Thanks to its efficient propaganda, the Worker Party (PT in Portuguese) has proclaimed itself the only champion of democracy and social justice. According to PT, attacking Dilma equates to a coup attempt against democracy and the poor. The coup mongers are the right wing elite, and the media who want to take their revenge over the PT’s loathed progressive social agenda. In April 2016, Dilma’s backers, mainly trade unionists, intellectuals, public servants and artists made a show of support. However, her confrontational style has antagonized many allied politicians and PT members. Party’s big wigs and left leaning political allies are less supportive of her, therefore they denounced the impeachment as a coup d’état against the institutions. This rhetoric is someway validated by the fact that a large number of the lower-house politicians who voted Dilma down, have a very tarnished reputation. Some sixty of them are under investigation for corruption or more serious crimes!

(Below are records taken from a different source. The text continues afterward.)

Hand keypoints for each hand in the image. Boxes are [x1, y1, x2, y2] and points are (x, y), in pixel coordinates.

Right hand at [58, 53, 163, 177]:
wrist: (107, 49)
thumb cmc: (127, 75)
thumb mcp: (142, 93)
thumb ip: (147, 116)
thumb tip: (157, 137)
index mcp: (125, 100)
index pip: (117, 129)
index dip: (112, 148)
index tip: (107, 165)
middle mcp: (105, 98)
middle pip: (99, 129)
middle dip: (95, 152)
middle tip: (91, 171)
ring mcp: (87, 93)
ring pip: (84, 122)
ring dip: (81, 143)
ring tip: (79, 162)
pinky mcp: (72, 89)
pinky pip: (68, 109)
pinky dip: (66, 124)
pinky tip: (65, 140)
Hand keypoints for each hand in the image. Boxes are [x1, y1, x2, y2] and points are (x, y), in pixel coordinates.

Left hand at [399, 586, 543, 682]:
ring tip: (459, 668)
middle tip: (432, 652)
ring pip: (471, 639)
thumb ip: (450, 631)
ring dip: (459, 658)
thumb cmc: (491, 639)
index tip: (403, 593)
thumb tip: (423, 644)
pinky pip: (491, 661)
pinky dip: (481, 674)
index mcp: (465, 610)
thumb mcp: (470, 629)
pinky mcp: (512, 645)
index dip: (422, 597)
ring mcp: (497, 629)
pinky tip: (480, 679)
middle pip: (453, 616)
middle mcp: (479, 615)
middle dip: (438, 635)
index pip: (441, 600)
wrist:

The last paragraph of my 2014 blog was prophetic, I implied that Dilma will have to update her guerrilla skills to keep the alpha males of her cabinet in line. Her relationship with her vice-president Michel Temer (75) was notoriously strained, and she hardly consulted him about state matters. He complained of being a “decorative vice-president” and being treated with mistrust and contempt. In 2016, the veep and most of her ministers have either abandoned or confronted her. Temer has been instrumental in Dilma’s downfall, acting quietly to undermine her in the wings: “Revenge is a dish best eaten cold” according to the saying,

                  dilmatemer

                                       Dilma and Michel in happier times

Currently, the impeachment process follows its long-winded course in the Senate. Very probably, Dilma will have to step aside for 180 days, and the all-boy-club of the old guard will take over.

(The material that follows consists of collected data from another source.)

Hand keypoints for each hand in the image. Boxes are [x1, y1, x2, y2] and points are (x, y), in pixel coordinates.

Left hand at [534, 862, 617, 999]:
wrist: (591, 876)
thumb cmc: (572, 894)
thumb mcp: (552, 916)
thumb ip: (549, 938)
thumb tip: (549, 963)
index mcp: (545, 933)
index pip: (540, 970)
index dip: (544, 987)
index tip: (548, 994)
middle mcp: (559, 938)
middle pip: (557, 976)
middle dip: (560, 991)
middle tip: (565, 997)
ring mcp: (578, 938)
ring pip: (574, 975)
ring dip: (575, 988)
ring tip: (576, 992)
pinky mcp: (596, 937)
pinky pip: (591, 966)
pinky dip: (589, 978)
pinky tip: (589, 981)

This blogger never liked Dilma’s unorthodox economic maneuvers, but she was a bulwark against the conservative and patriarchal social agenda of the boys of the old guard. With Dilma in the dog house, the vice-president will take charge of an interim government. Under investigation for bribe taking, Temer is also very unpopular. He will eject PT members, nominate his own cronies and reward pro-impeachment political parties. He hopes to revive the economy by going back to orthodoxy. However, worryingly for this blogger, he is under the influence of the old patriarchal elite and the Evangelical Christians whose political clout is growing in Brazil. Their dream is to make Brazil an Iran-styled theocracy. Now, Temer is assembling his all-male, all-white cabinet under the blessing of leading Evangelical politicians. His task is nearly impossible as Brazil has no less than 32 registered political parties whose only goal is seeking patronage.

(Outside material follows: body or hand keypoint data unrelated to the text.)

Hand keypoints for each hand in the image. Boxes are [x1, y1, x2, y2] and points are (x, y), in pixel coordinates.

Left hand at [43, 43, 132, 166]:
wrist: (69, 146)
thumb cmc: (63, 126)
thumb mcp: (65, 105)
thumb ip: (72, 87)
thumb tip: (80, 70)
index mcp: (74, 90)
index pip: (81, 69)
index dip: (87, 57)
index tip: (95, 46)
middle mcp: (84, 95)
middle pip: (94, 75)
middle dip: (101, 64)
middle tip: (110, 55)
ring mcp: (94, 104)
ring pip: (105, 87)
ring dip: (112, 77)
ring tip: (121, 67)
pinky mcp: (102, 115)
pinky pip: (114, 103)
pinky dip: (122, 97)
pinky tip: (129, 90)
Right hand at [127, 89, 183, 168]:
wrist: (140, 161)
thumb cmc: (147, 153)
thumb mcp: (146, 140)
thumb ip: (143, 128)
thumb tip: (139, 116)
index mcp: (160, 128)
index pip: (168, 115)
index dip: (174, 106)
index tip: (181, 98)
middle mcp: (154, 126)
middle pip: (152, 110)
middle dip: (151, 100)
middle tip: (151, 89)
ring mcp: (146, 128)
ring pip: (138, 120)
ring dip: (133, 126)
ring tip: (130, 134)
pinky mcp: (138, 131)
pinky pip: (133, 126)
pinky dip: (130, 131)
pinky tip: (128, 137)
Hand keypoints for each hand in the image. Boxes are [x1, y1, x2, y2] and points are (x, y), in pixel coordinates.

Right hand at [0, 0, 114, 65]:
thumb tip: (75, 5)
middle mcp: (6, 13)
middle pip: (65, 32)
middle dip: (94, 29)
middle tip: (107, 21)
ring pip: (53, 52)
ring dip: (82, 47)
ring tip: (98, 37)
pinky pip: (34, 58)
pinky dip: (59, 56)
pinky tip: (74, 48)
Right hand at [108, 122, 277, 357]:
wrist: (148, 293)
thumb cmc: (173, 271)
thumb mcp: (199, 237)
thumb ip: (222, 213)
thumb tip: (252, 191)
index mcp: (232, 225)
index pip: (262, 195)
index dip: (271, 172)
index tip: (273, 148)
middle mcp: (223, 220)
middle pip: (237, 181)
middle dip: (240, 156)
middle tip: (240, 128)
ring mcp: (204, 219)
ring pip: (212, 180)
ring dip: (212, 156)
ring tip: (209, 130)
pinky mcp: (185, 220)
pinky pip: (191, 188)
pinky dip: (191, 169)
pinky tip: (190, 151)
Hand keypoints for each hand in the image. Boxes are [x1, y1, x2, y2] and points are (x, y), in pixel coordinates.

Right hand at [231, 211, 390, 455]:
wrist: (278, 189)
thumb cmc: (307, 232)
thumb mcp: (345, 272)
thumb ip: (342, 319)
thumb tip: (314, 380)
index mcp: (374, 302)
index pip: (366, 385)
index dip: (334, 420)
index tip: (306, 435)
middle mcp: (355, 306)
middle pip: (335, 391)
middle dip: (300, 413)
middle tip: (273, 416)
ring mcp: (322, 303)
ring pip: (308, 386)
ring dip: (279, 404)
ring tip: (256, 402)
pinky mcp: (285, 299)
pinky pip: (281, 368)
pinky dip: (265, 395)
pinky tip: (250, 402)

Dilma’s social views are very liberal and in line with the tolerant social mores of the majority of Brazilians. She never hid her atheist belief, resisted the moral agenda of the conservative political parties backed by Catholic and Evangelical Christians, and was an advocate of the laicity of the state. Dilma was committed to advancing women’s rights and in a country where abortion is highly restricted she was publicly pro-choice. She took a stand for the criminalization of homophobia and her party blocked several attempts to pass laws to allow psychiatrists to treat homosexuality as a disease or a mental disorder (cura gay in Portuguese).

In a patronage-ridden political system, Temer’s selection of potential ministers is already under fire. Particularly worrying is Temer’s choice for minister of science and technology; it may go to a bishop from the Evangelical Universal Church who is promoting creationist theories.

Even the supporters of economic orthodoxy may miss Dilma’s wretched government.